- Born: Elfriede Martha Blauensteiner 22 January 1931 Vienna, Austria
- Died: 16 November 2003 (aged 72)
- Other name: The Black Widow
- Conviction: Murder (3 counts)
- Criminal penalty: Life imprisonment

Details
- Victims: 3–10+
- Country: Austria
- Date apprehended: January 1996

= Elfriede Blauensteiner =

Austrian serial killer

Elfriede Martha Blauensteiner (22 January 1931 – 16 November 2003), dubbed The Black Widow, was an Austrian serial killer who murdered at least three victims by poison. In each case, she inherited the victim's possessions.

== Crimes ==

Blauensteiner was a compulsive gambler who sought out wealthy, elderly men through newspaper personal advertisements, took them into her care, and had her lawyer falsify their wills before poisoning them to inherit their estates. She gambled away the proceeds in casinos, losing 15 million schilling at one casino alone. She killed using the diabetes drug Euglucon in combination with an antidepressant, inducing fatal hypoglycemia. Investigators noted that she became practiced enough to predict when a victim would die, summoning emergency services only when death was imminent.

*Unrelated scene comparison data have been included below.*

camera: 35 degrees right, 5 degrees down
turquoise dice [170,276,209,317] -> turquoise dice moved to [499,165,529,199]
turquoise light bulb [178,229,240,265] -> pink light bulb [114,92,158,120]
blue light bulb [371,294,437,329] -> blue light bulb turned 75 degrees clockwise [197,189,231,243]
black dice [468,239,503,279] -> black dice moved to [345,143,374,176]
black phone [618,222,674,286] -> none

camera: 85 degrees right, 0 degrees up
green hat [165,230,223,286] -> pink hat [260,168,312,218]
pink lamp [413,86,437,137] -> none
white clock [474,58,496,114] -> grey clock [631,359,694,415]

On 7 March 1997, Blauensteiner was found guilty of murdering 77-year-old Alois Pichler and sentenced to life imprisonment. During her trial in Krems, Blauensteiner drew attention for her theatrical conduct, at one point holding up a golden crucifix and declaring "Ich wasche meine Hände in Unschuld" ("I wash my hands of this"), a reference to Pontius Pilate. Her former lawyer Harald Schmidt was jailed for seven years for being an accomplice to grievous bodily harm and for forging the will of Alois Pichler.

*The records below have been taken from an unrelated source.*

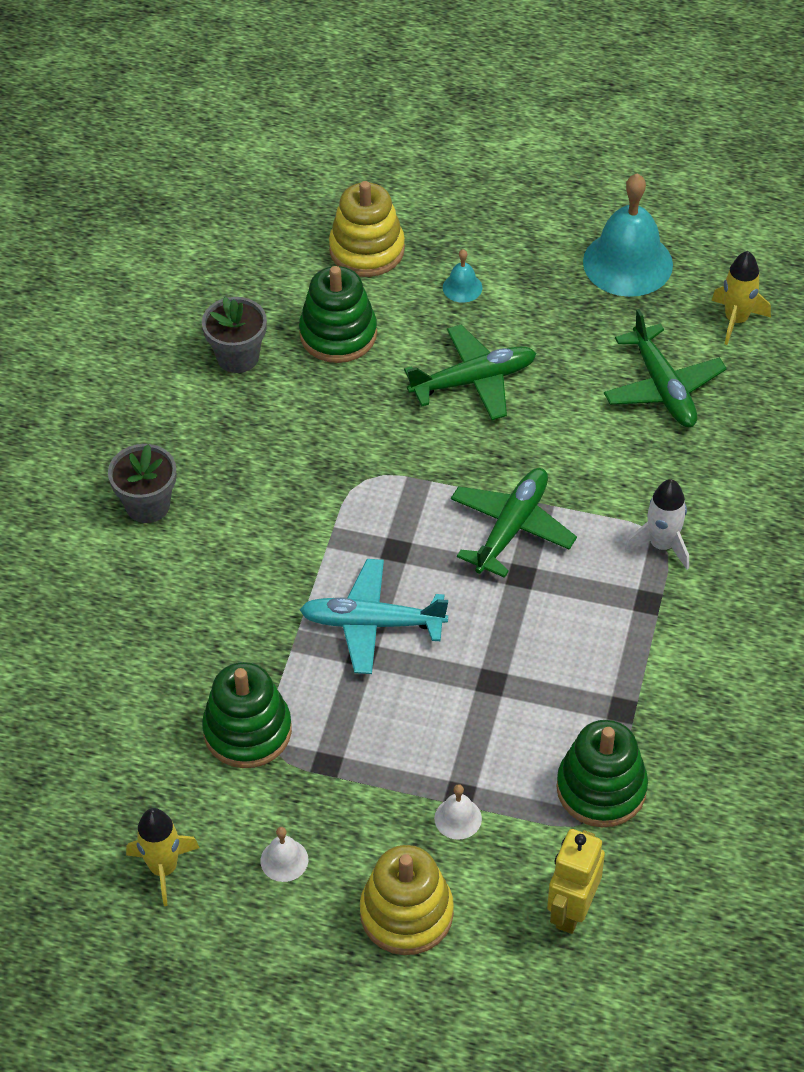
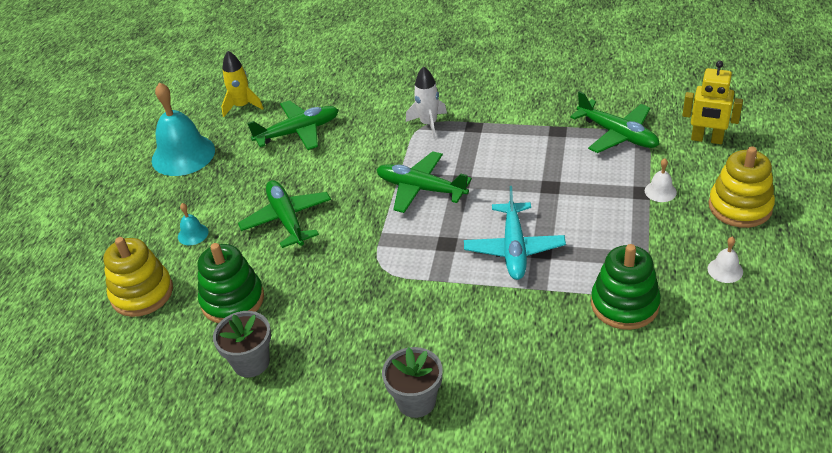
camera: 90 degrees left, 10 degrees down
yellow rocket [126,808,199,906] -> none
green stacking toy [556,720,648,827] -> green plane [570,91,659,153]

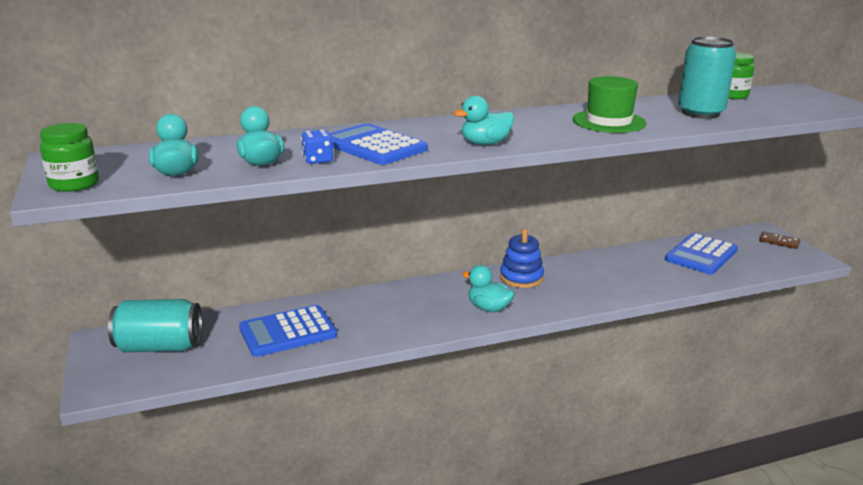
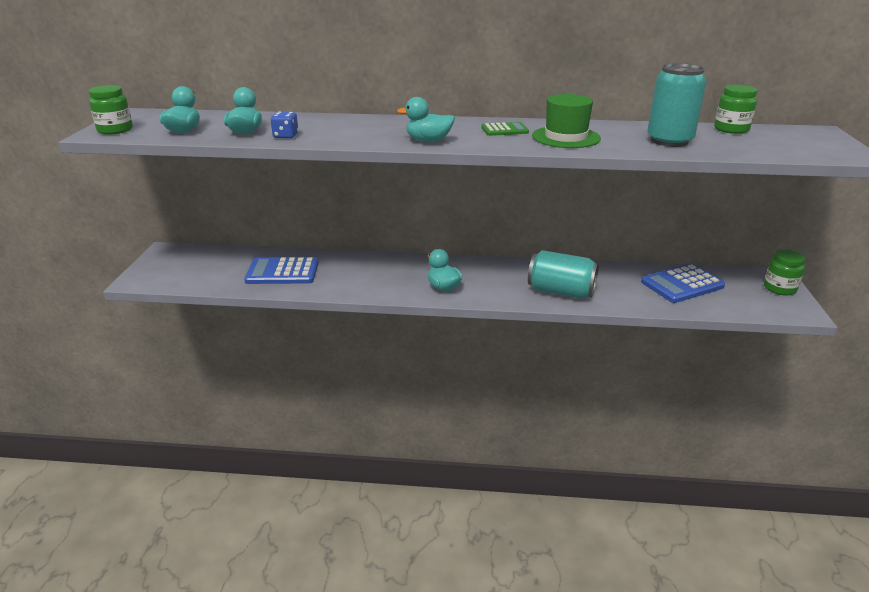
camera: 25 degrees right, 5 degrees up
turquoise can [108,299,202,352] -> turquoise can moved to [528,250,599,299]
blue calculator [329,123,428,165] -> none
blue stacking toy [500,229,544,288] -> none
brown domino [759,231,800,249] -> green jar [764,249,806,296]
none -> green calculator [481,122,529,136]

Four years later, she was found guilty of murdering her 64-year-old husband Friedrich Doecker and 84-year-old female neighbour Franziska Koeberl. Although she was only convicted of a total of three murders, Austrian police believe that she may have murdered at least 10 people. Koeberl is believed to have been her only female victim.

After serving less than seven years of her life sentence, Blauensteiner died from a brain tumour on 16 November 2003, in a Vienna hospital. She was cremated at Feuerhalle Simmering, where her ashes were also buried.